-- Aim of the task --
Find "Color Kingfisher" in the entries below; copy that line through the last, exactly, with no pictures.

-- Given entries --

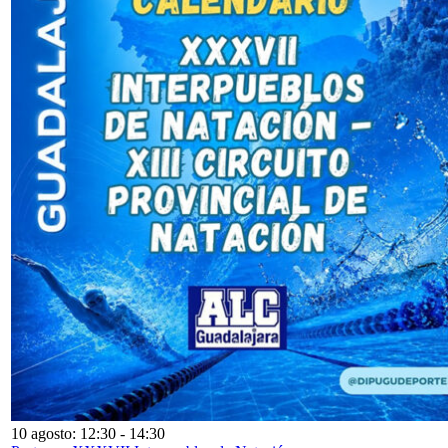
10 agosto: 12:30
-
14:30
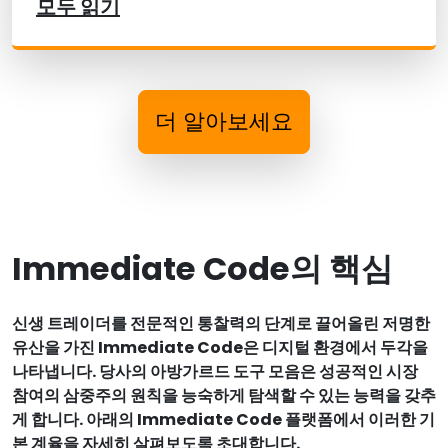
모두 읽기
더 알아보세요
Immediate Code의 핵심
신생 트레이더를 전문적인 통찰력의 단계로 끌어올린 저명한
유산을 가진 Immediate Code은 디지털 환경에서 두각을
나타냅니다. 당사의 아방가르드 도구 모음은 성공적인 시장
참여의 삼중주의 원칙을 능숙하게 탐색할 수 있는 능력을 갖추
게 합니다. 아래의 Immediate Code 플랫폼에서 이러한 기
본 계율을 자세히 살펴보도록 초대합니다.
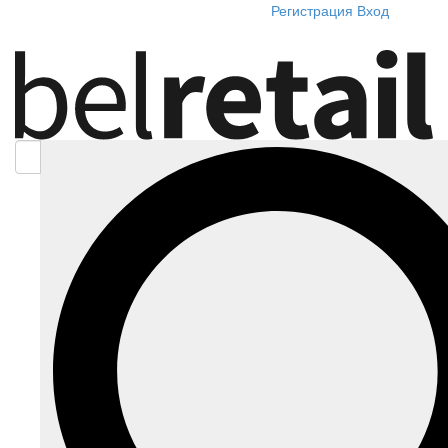
Регистрация
Вход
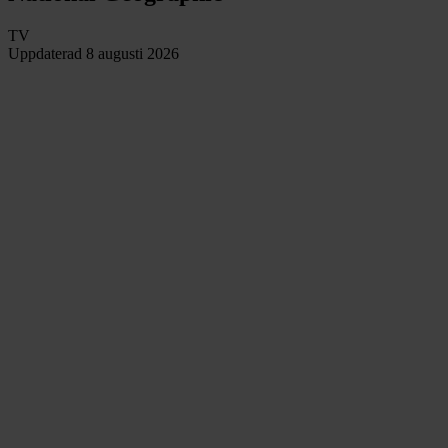
TV
Uppdaterad
8 augusti 2026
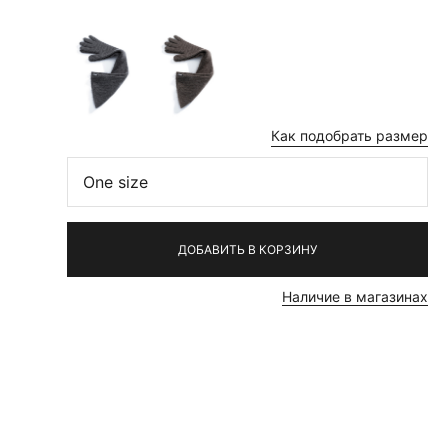
Как подобрать размер
One size
ДОБАВИТЬ В КОРЗИНУ
Наличие в магазинах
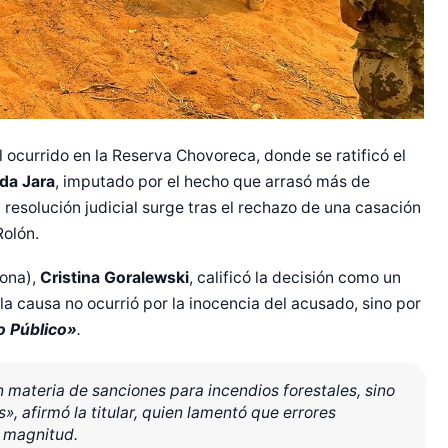
 ocurrido en la Reserva Chovoreca, donde se ratificó el
da Jara
, imputado por el hecho que arrasó más de
esolución judicial surge tras el rechazo de una casación
Rolón.
fona),
Cristina Goralewski
, calificó la decisión como un
 la causa no ocurrió por la inocencia del acusado, sino por
o Público»
.
 materia de sanciones para incendios forestales, sino
», afirmó la titular, quien lamentó que errores
l magnitud.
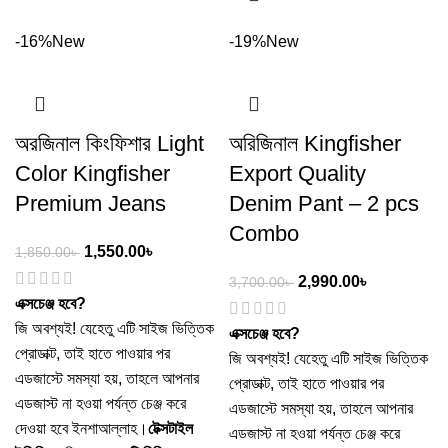
-16%
New
-19%
New
অরজিনাল কিংফিশার Light
অরিজিনাল Kingfisher
Color Kingfisher
Export Quality
Premium Jeans
Denim Pant – 2 pcs
Combo
1,550.00
৳
1,850.00
৳
2,990.00
৳
3,700.00
৳
এক্সচেঞ্জ হবে?
জি অবশ্যই! যেহেতু এটি সাইজ ভিত্তিক
এক্সচেঞ্জ হবে?
প্রোডাক্ট, তাই হাতে পাওয়ার পর
জি অবশ্যই! যেহেতু এটি সাইজ ভিত্তিক
এডজাস্টে সমস্যা হয়, তাহলে আপনার
প্রোডাক্ট, তাই হাতে পাওয়ার পর
এডজাস্ট না হওয়া পর্যন্ত চেঞ্জ করে
এডজাস্টে সমস্যা হয়, তাহলে আপনার
দেওয়া হবে ইনশাআল্লাহ।
টেক্সটাইল
এডজাস্ট না হওয়া পর্যন্ত চেঞ্জ করে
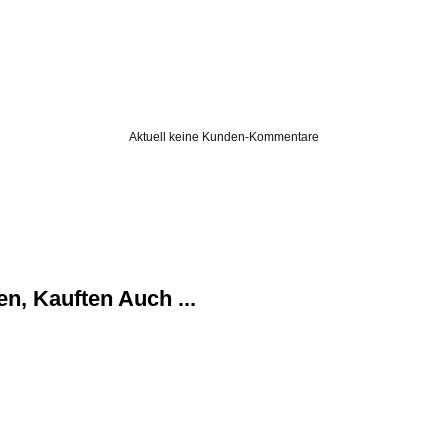
Aktuell keine Kunden-Kommentare
n, Kauften Auch ...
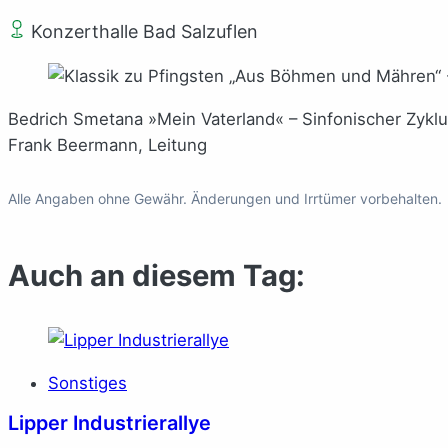
Konzerthalle Bad Salzuflen
Bedrich Smetana »Mein Vaterland« – Sinfonischer Zykl
Frank Beermann, Leitung
Alle Angaben ohne Gewähr. Änderungen und Irrtümer vorbehalten.
Auch an diesem Tag:
Sonstiges
Lipper Industrierallye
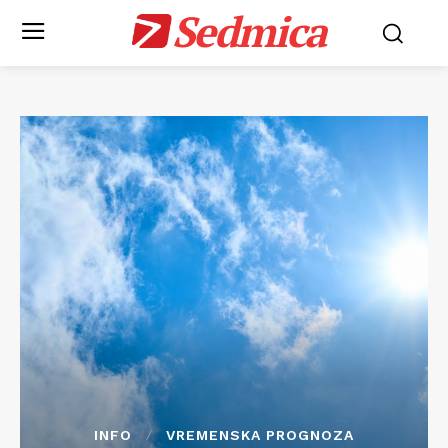
Sedmica
INFO
VREMENSKA PROGNOZA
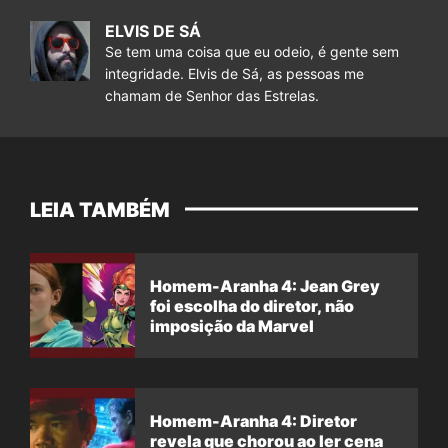
ELVIS DE SÁ
Se tem uma coisa que eu odeio, é gente sem
integridade. Elvis de Sá, as pessoas me
chamam de Senhor das Estrelas.
LEIA TAMBÉM
Homem-Aranha 4: Jean Grey
foi escolha do diretor, não
imposição da Marvel
Homem-Aranha 4: Diretor
revela que chorou ao ler cena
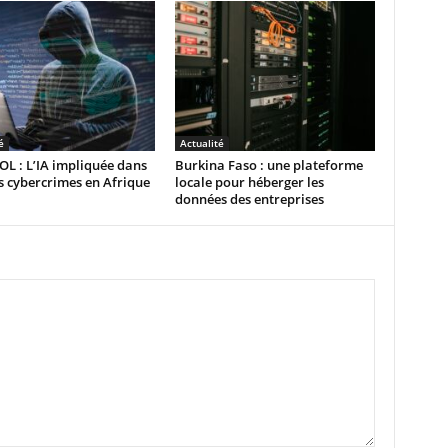
é
Actualité
L : L’IA impliquée dans
Burkina Faso : une plateforme
 cybercrimes en Afrique
locale pour héberger les
données des entreprises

-- Exercise response --
Color Kingfisher
Export Quality
Premium Jeans
Denim Pant – 2 pcs
Combo
1,550.00
৳
1,850.00
৳
2,990.00
৳
3,700.00
৳
এক্সচেঞ্জ হবে?
জি অবশ্যই! যেহেতু এটি সাইজ ভিত্তিক
এক্সচেঞ্জ হবে?
প্রোডাক্ট, তাই হাতে পাওয়ার পর
জি অবশ্যই! যেহেতু এটি সাইজ ভিত্তিক
এডজাস্টে সমস্যা হয়, তাহলে আপনার
প্রোডাক্ট, তাই হাতে পাওয়ার পর
এডজাস্ট না হওয়া পর্যন্ত চেঞ্জ করে
এডজাস্টে সমস্যা হয়, তাহলে আপনার
দেওয়া হবে ইনশাআল্লাহ।
টেক্সটাইল
এডজাস্ট না হওয়া পর্যন্ত চেঞ্জ করে
Aktuell keine Kunden-Kommentare
n, Kauften Auch ...
Konzerthalle Bad Salzuflen
Bedrich Smetana »Mein Vaterland« – Sinfonischer Zykl
Frank Beermann, Leitung
Alle Angaben ohne Gewähr. Änderungen und Irrtümer vorbehalten.
Auch an diesem Tag:
Sonstiges
Lipper Industrierallye
Sedmica
INFO
VREMENSKA PROGNOZA
ELVIS DE SÁ
Se tem uma coisa que eu odeio, é gente sem
integridade. Elvis de Sá, as pessoas me
chamam de Senhor das Estrelas.
LEIA TAMBÉM
Homem-Aranha 4: Jean Grey
foi escolha do diretor, não
imposição da Marvel
Homem-Aranha 4: Diretor
revela que chorou ao ler cena
é
Actualité
L : L’IA impliquée dans
Burkina Faso : une plateforme
 cybercrimes en Afrique
locale pour héberger les
données des entreprises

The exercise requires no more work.